Good genre fiction is quite simply damn good writing. It deserves proper
teaching as much as anything else. One of my first editorial clients came to me
after having completed a two year creative writing course at a highly respected
university. He had written a thriller - clever, stylish, nasty, memorable. But
it wasn't right. It spent too much energy on the style, too little on the
thriller.
I helped that client out with a couple of editorial reviews. Quite simple
stuff, actually. The writer had piles of talent and a great concept. The things
that needed fixing were fairly obvious, fairly fixable. But why the heck was I
providing that feedback? Why hadn't this guy's tutors already told him what he
needed to know?
He said that they were all literary writers who didn't relate to what he
wanted to do and had hardly ever read the full length manuscript. For my money,
that's pathetic. Inexcusable. (Oh, and we got that writer a top quality agent
within weeks of his having finished his final edit with us. That shows how
badly his course failed him.)
And even if your interest is in writing literary fiction, I'm doubtful
whether most courses will set you on the right track. Fifteen years ago, there
was a market for the 'slim' literary novel. You got paid GBP5,000 / USD 5,000
for it. It sold 200 copies in hardback. It sold 3000 copies in paperback. It
got some nice reviews. No one made any money. After two or three such novels,
everyone agreed that enough was enough and the author's career drew to a close.
That just doesn't happen now - and shouldn't. Novels need to command an
audience. The best debuts are loud, unforgettable, attention-seeking things:
Zadie Smith's White Teeth, Audrey Niffenegger's Time Traveler's Wife, Jonathan
Safran Foer's Everything Is Illuminated. That's what agents are looking for.

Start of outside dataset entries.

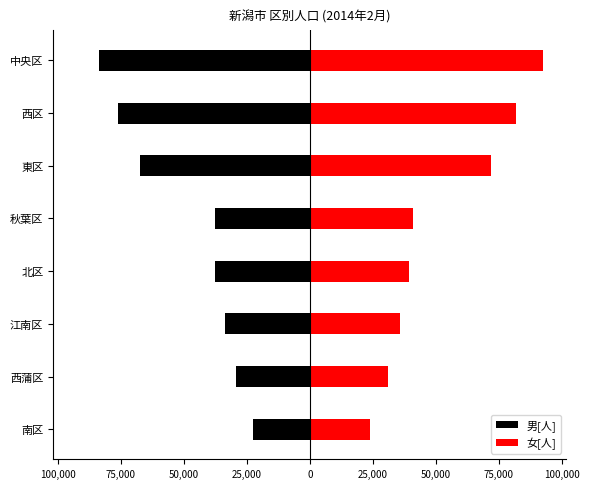

What are all the series names shown in the legend?

男[人], 女[人]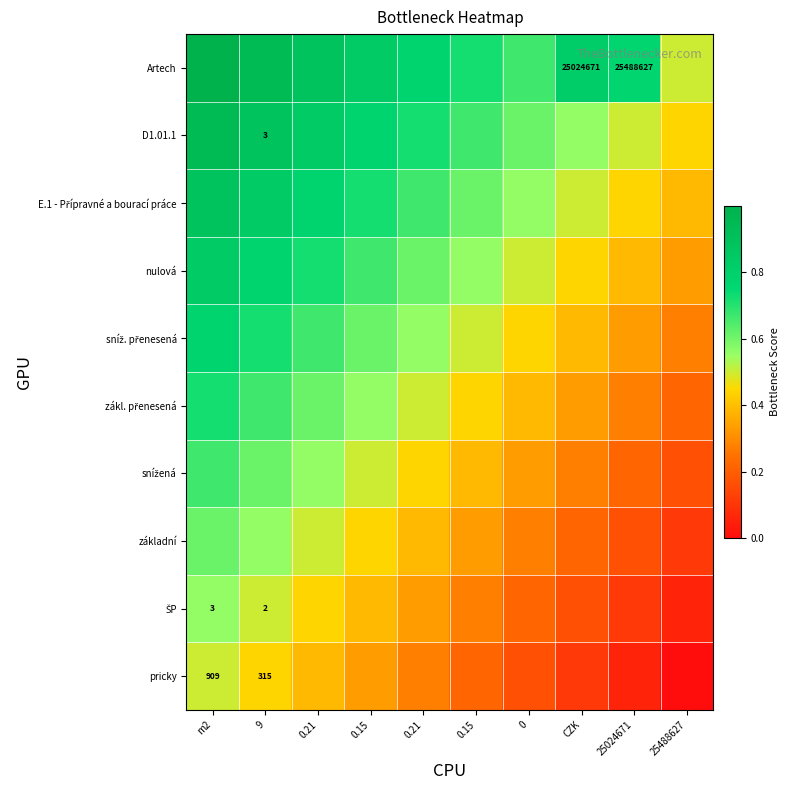

The value of ŠP at 0 is 0.2. True or false?

True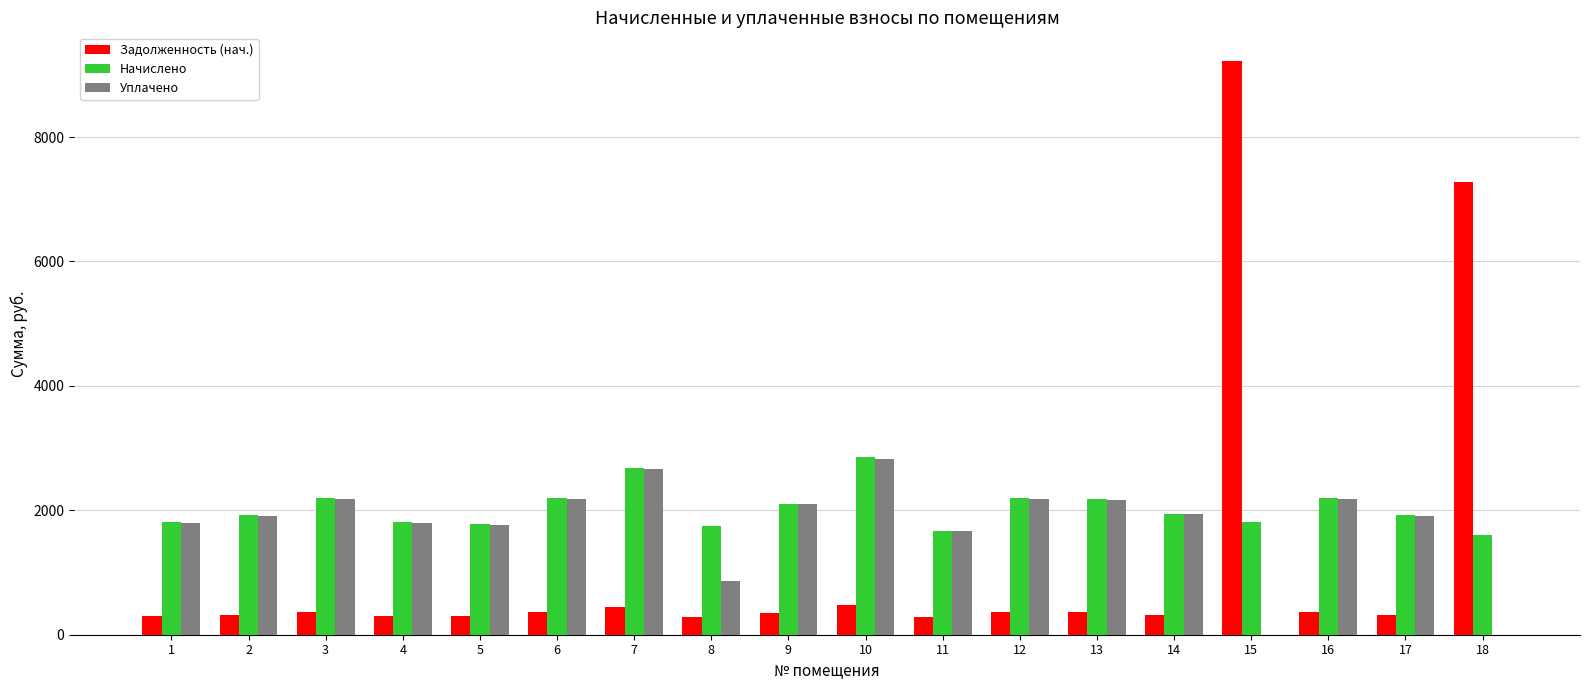

What is the sum of the Уплачено values at 2 and 3?

4079.8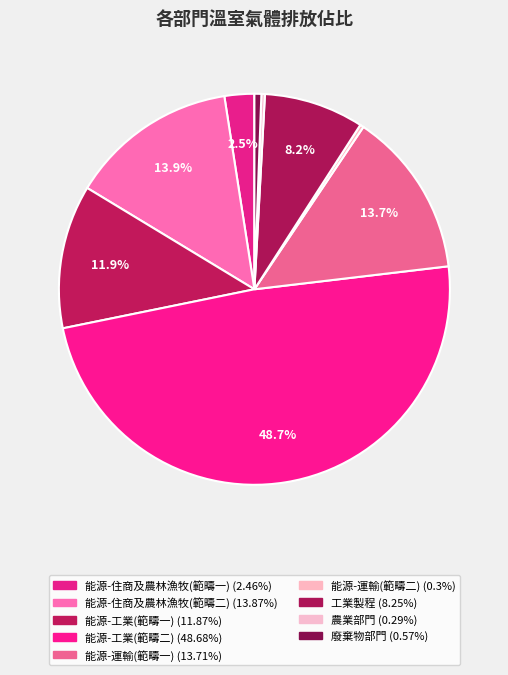

Is it true that 廢棄物部門 is 1% of the pie?

True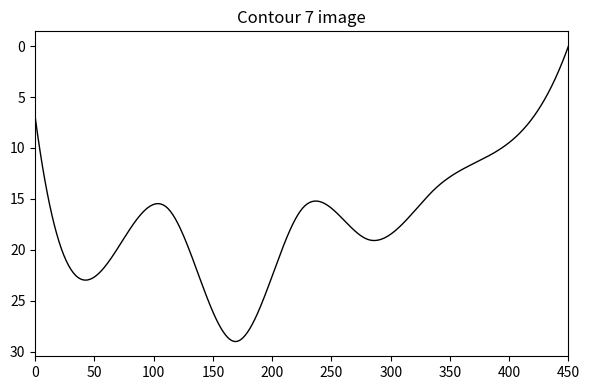

What is the difference between the maximum and minimum values?

29.0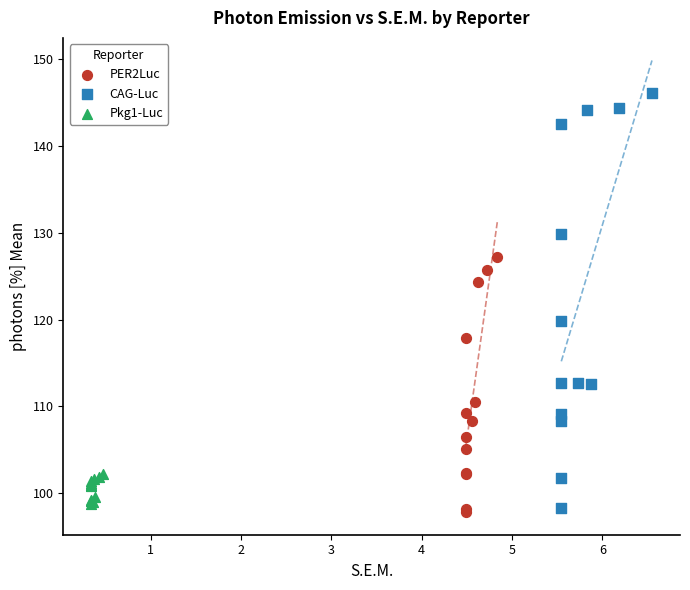

Which series has the largest Y range (max minus min)?

CAG-Luc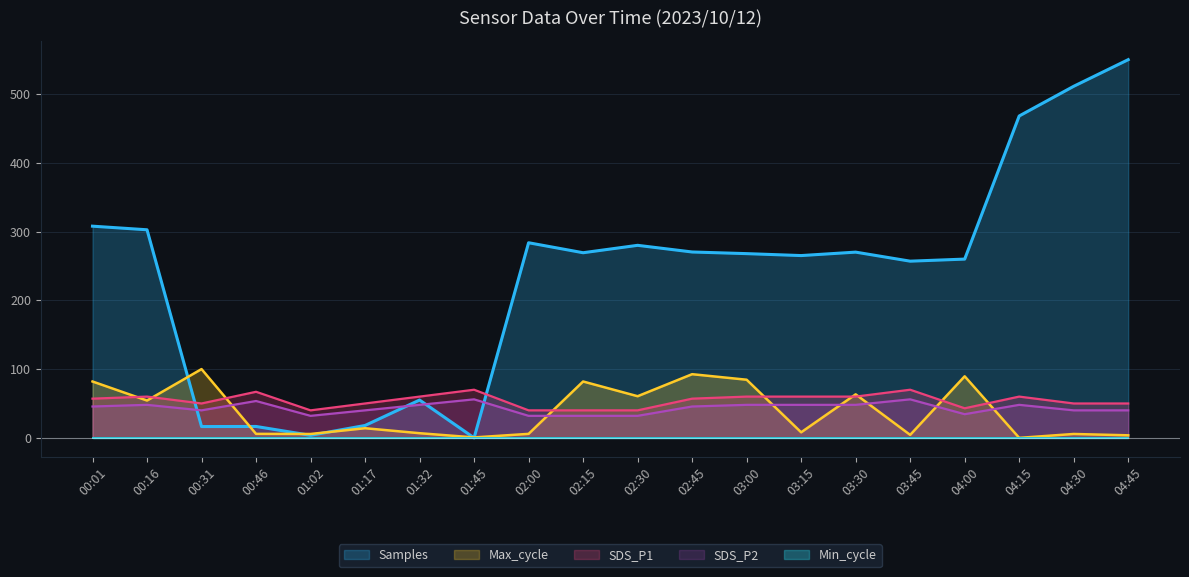

Rank the categories by SDS_P1 value from highest to lowest.

01:45, 03:45, 00:46, 00:16, 01:32, 03:00, 03:15, 03:30, 04:15, 00:01, 02:45, 00:31, 01:17, 04:30, 04:45, 04:00, 01:02, 02:00, 02:15, 02:30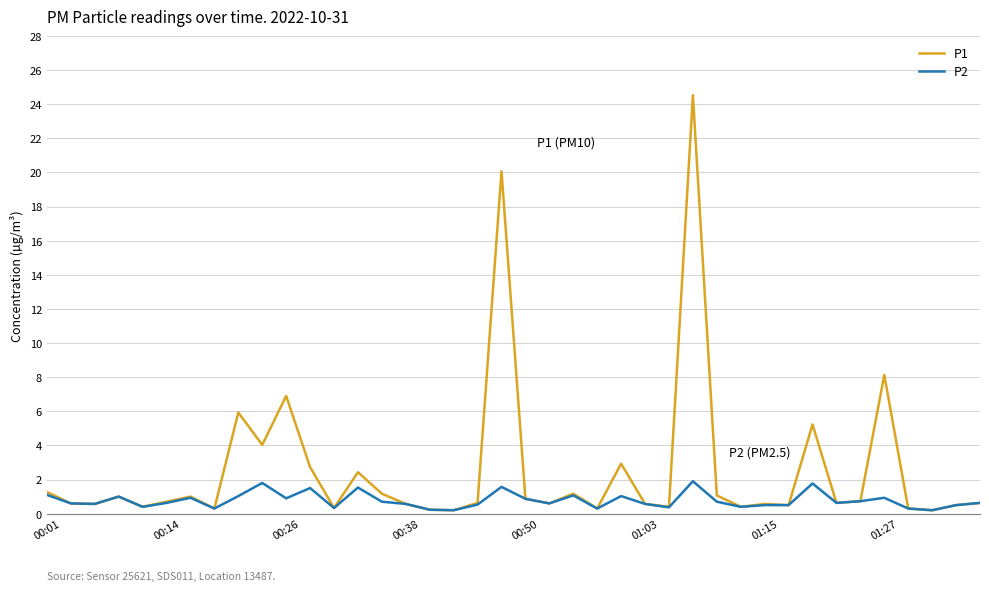

Does the chart have visible grid lines?

Yes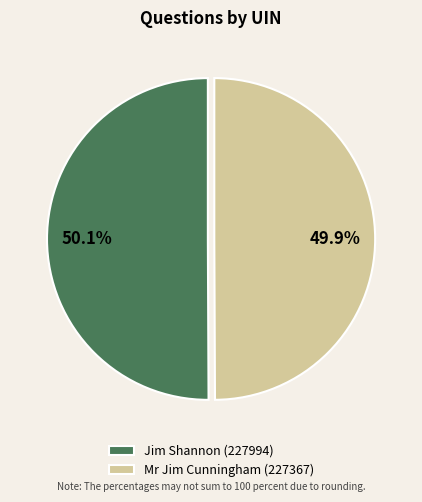

The Jim Shannon (227994) slice represents 50% of the pie. True or false?

True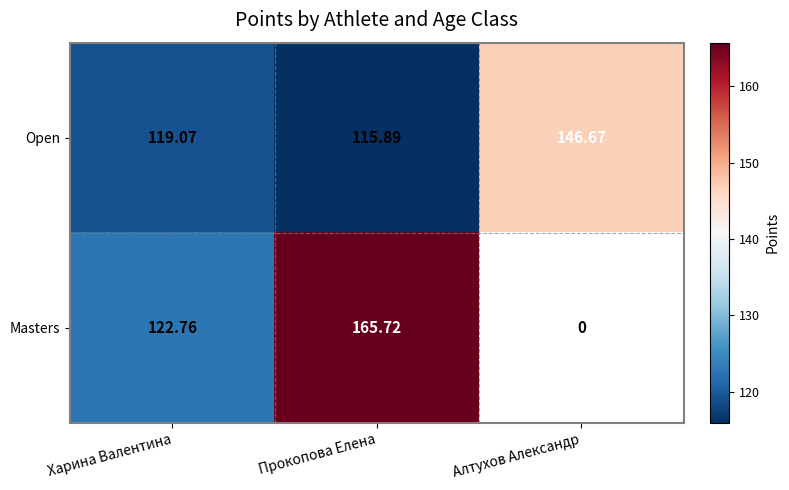

Where is Open nearest to the value 131?

Харина Валентина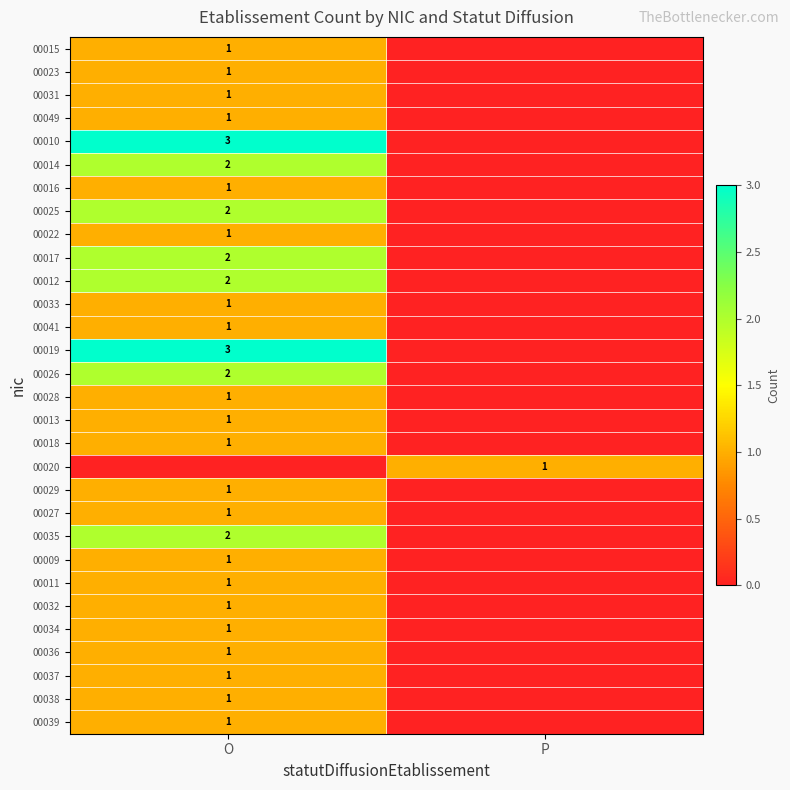

What is the total value across all series at P?

1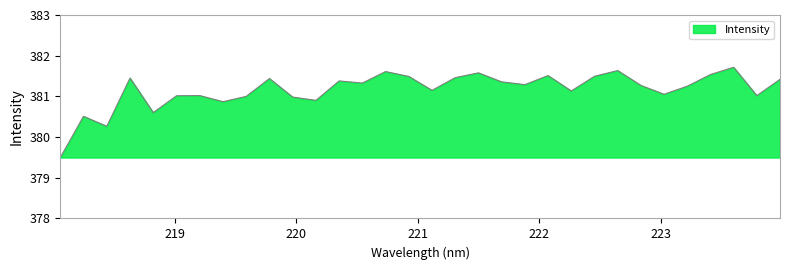

What is the smallest value displayed?

379.5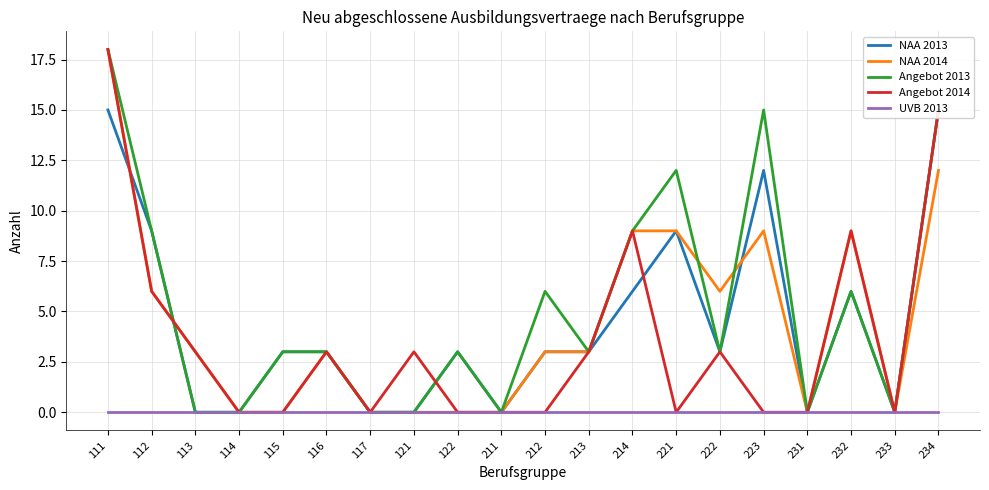

True or false: NAA 2013 and Angebot 2014 cross at least once.

True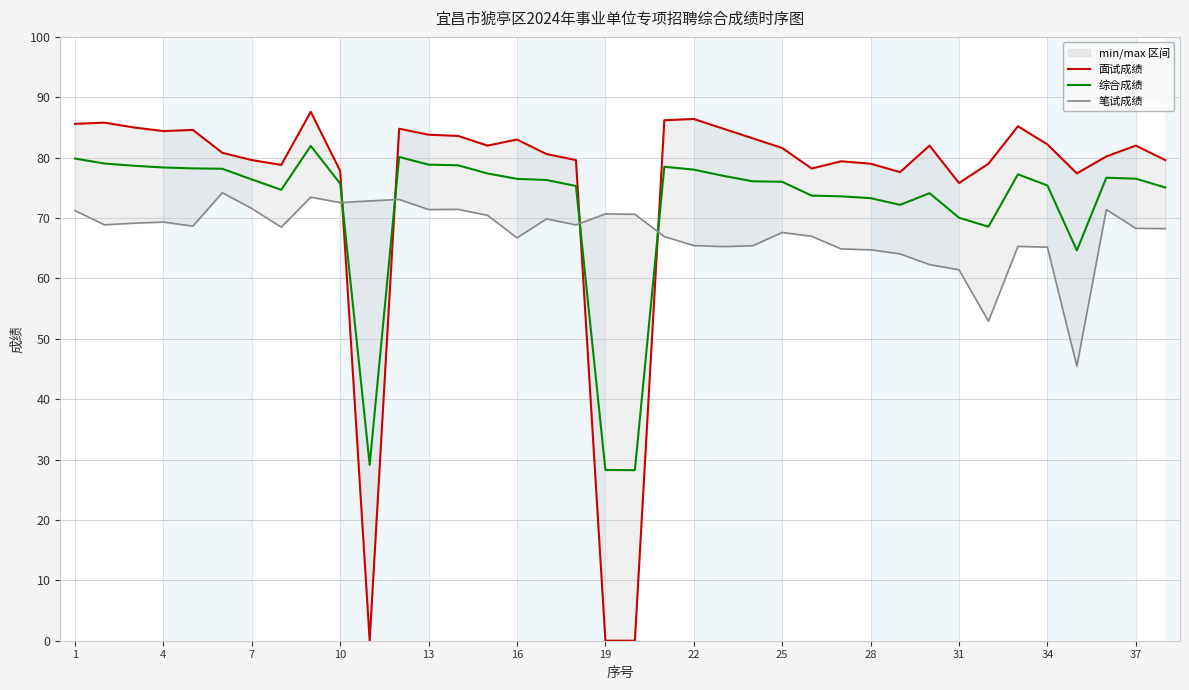

How many interior local valleys does the 笔试成绩 series have?

10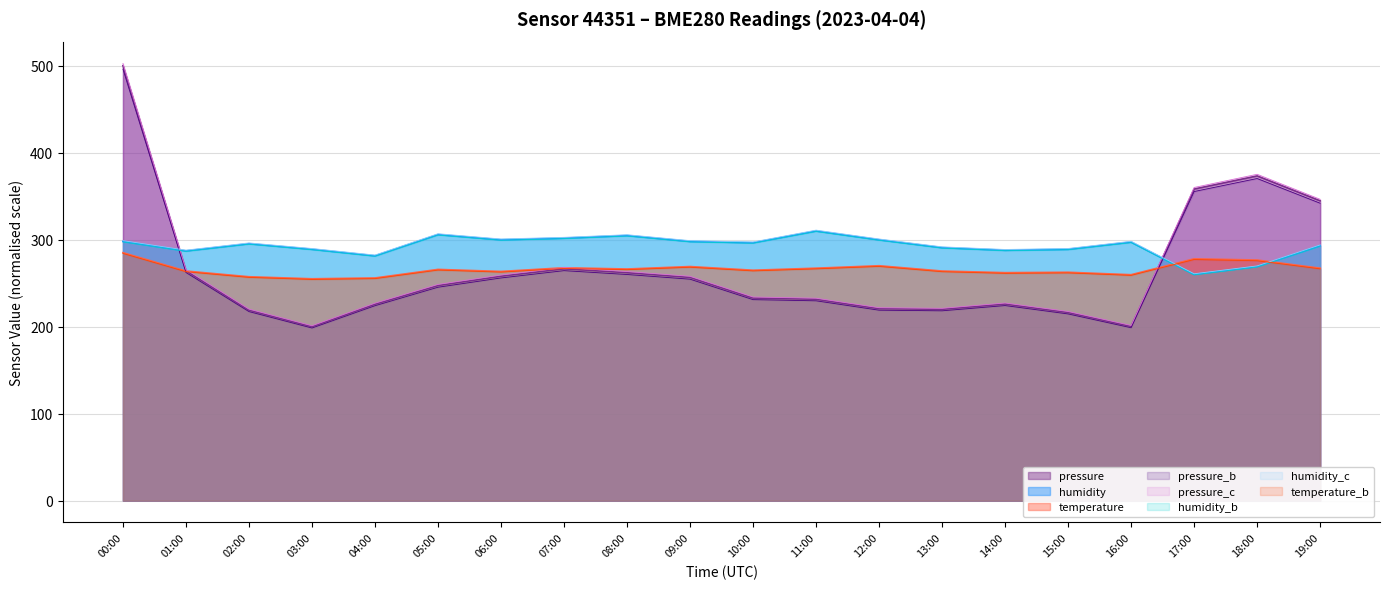

How many intersections are there between temperature and pressure?

2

Those are the books that can launch a career. Those are the things that MA /
MFA courses should be teaching.
Yet the tutors - at least 90% of them - have never written
such a book themselves. They've written short stories, published poetry, sold
slim literary novels of their own... and never engaged with the industry the
way that most MA / MFA writers want to engage with it themselves.